Ada pula yang tidak sepaham dengan status saya, dan bekomentar seperti memberi klarifikasi atau penjelasan mengapa sekolah memberi sanksi kepada peserta didik yang tidak ikut ekstrakurikuler. Berikut ini komentar sanggahannya.

"Setiap sekolah memang punya aturan tersendiri untuk menerapkan kegiatan ekstrakulikuler. Berdasarkan pengalaman kegiatan yang diwajibkan saja banyak siswa yang tidak mengikuti, apalagi kalau kegitan tersebut tidak diwajibkan. Dihukum mulai tingkat rendah sampai tingkat tinggi tetap saja melanggar.
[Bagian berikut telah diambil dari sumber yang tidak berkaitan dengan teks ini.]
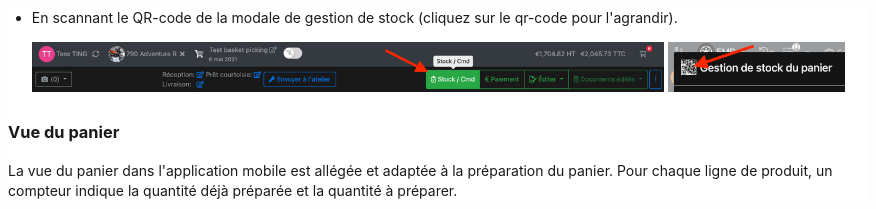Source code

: - En scannant le QR-code de la modale de gestion de stock (cliquez sur le qr-code pour l'agrandir).

  <img src="https://raw.githubusercontent.com/gear-group/release-notes/master/release-notes/1.2.0/open-basket-stock.png" height="50" class="mb-3"/>

  <img src="https://raw.githubusercontent.com/gear-group/release-notes/master/release-notes/1.2.0/open-basket-stock-qr-code.png" height="50" class="mb-3"/>

### Vue du panier

La vue du panier dans l'application mobile est allégée et adaptée à la préparation du panier. Pour chaque ligne de produit, un compteur indique la quantité déjà préparée et la quantité à préparer.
Contoh kecil dalam Pramuka, kegiatannya tidak hanya nyanyi dan tepuk tangan saja, akan tetapi sekarang kegiatan Pramuka lebih kreatif lagi. Seperti yang sering diikuti oleh anak-anak kami dalam event lomba tingkat kabupaten. Contoh lomba membuat kreasi-kreasi yang berhubungan dengan kebudayaan lokal. Misalnya membuat miniatur Ringin Contong, desain baju dari bahan alam, poster, menyalin teks ke dalam tulisan aksara Jawa dan masih banyak yang lain
Rata-rata mereka yang tidak mengikuti kegiatan di sekolah disebabkan pengaruh pergaulan yang tidak baik di lingkungannya sekitar seperti nongkrong tidak jelas atau yang lain. Oleh karena itu pihak sekolah menerapkan kebijakan yang telah diprogramkan oleh pemerintah dengan harapan mereka bisa menyalurkn minat dan bakatnya. Alhamdulillah anak-anak pramuka memiliki bakat-bakat yang bisa dikembangkan. Alhasil mereka berhasil menggondol juara tingkat kabupaten."
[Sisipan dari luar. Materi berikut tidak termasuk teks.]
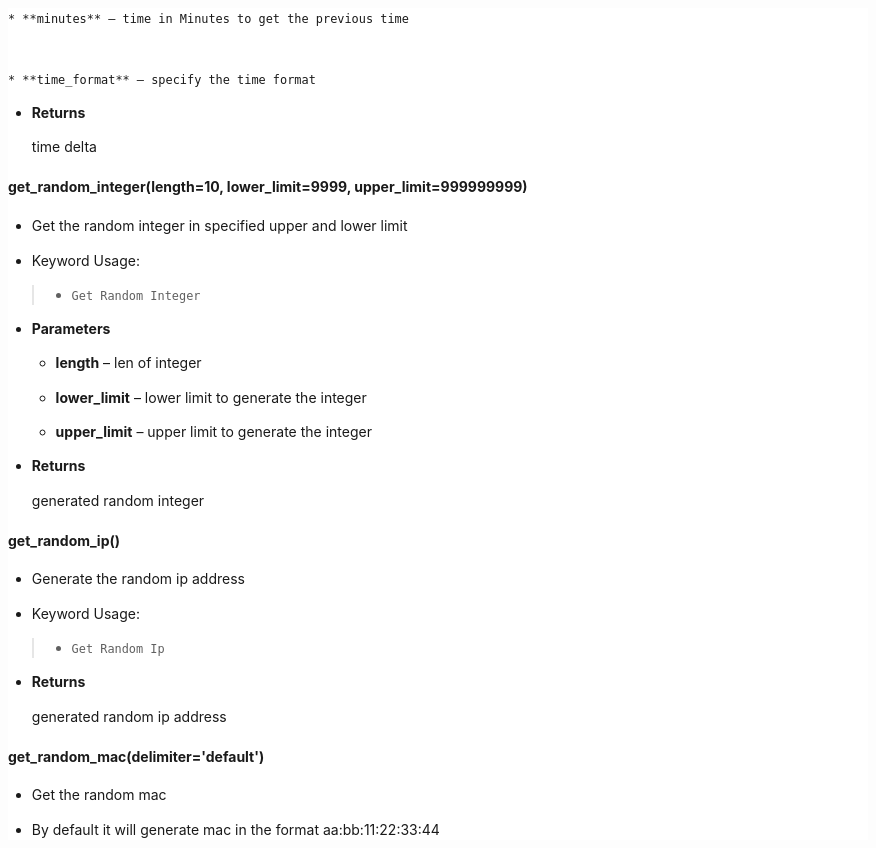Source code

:     * **minutes** – time in Minutes to get the previous time


    * **time_format** – specify the time format



* **Returns**

    time delta



#### get_random_integer(length=10, lower_limit=9999, upper_limit=999999999)

* Get the random integer in specified upper and lower limit


* Keyword Usage:

> 
> * `Get Random Integer`


* **Parameters**

    
    * **length** – len of integer


    * **lower_limit** – lower limit to generate the integer


    * **upper_limit** – upper limit to generate the integer



* **Returns**

    generated random integer



#### get_random_ip()

* Generate the random ip address


* Keyword Usage:

> 
> * `Get Random Ip`


* **Returns**

    generated random ip address



#### get_random_mac(delimiter='default')

* Get the random mac


* By default it will generate mac in the format aa:bb:11:22:33:44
Tentang Sekolah Ramah Anak (SRA) saya cuplikan penjelasan Bu Bekti dari akun facebooknya yang ditulis pada 24 Mei 2019 sebagai berikut.

SRA adalah Sekolah Ramah Anak yang secara definisi adalah sekolah yg aman, nyaman, sehat, asri, indah, inklusi tanpa kekerasan untuk menciptakan generasi yang tangguh berakhlak mulia.

Konsep SRA adalah hijrah hati, mengubah pola pikir dan cara pandang seseorang dalam mendidik dan membimbing anak. Sesuai dengan konvensi hak anak
Di mana di dalamnya sekolah wajib adanya pemenuhan atas hak anak, hak hidup, hak tumbuh kembang, hak perlindungan dan hak partisipasi. Hak hidup, setiap sekolah bekerjasama dengan orang tua wajib memenuhi hak hidup atas anak. Hidup selamat di jalan, hidup atas makanan sehat, hidup atas aman bencana dan pengaruh baik narkoba maupun asap rokok serta informasi yang tidak layak.

Hak tumbuh kembang, setiap orang dewasa disatukan pendidikan wajib memahami dan memenuhi hak tumbuh kembang anak. Dimana didalamnya kita harus bisa menerima bahwa setiap anak mempunyai kecerdasan yang berbeda sesuai dengan 9 kecerdasan, anak punya gaya belajar yang berbeda dan anak punya kemampuan ketuntasa motorik sensorik yg berbeda yg bisa pengaruh pada tingkat konsentrasinya.

Hak perlindungan, setiap orang dewasa di satuan pendidikan berhak untuk melindungi anak dari segala macam ancaman dan bahaya baik secara fisik maupun mental

Hak partisipasi, setiap kita harus memberikan ruang dan waktu agar anak selalu ikut berpartisipasi untuk pengembangan kreativitas dan kritik atas apapun yang ada di sekitarnya.
SRA bukan membuat bangunan baru, tetapi lebih kepada ruh didalam penyelenggaraan pendidikan.

Bu Bekti adalah Fasilitator Nasional SRA dari KPPPA (Kementerian Pemberdayaan Perempuan dan Perlindungan Anak).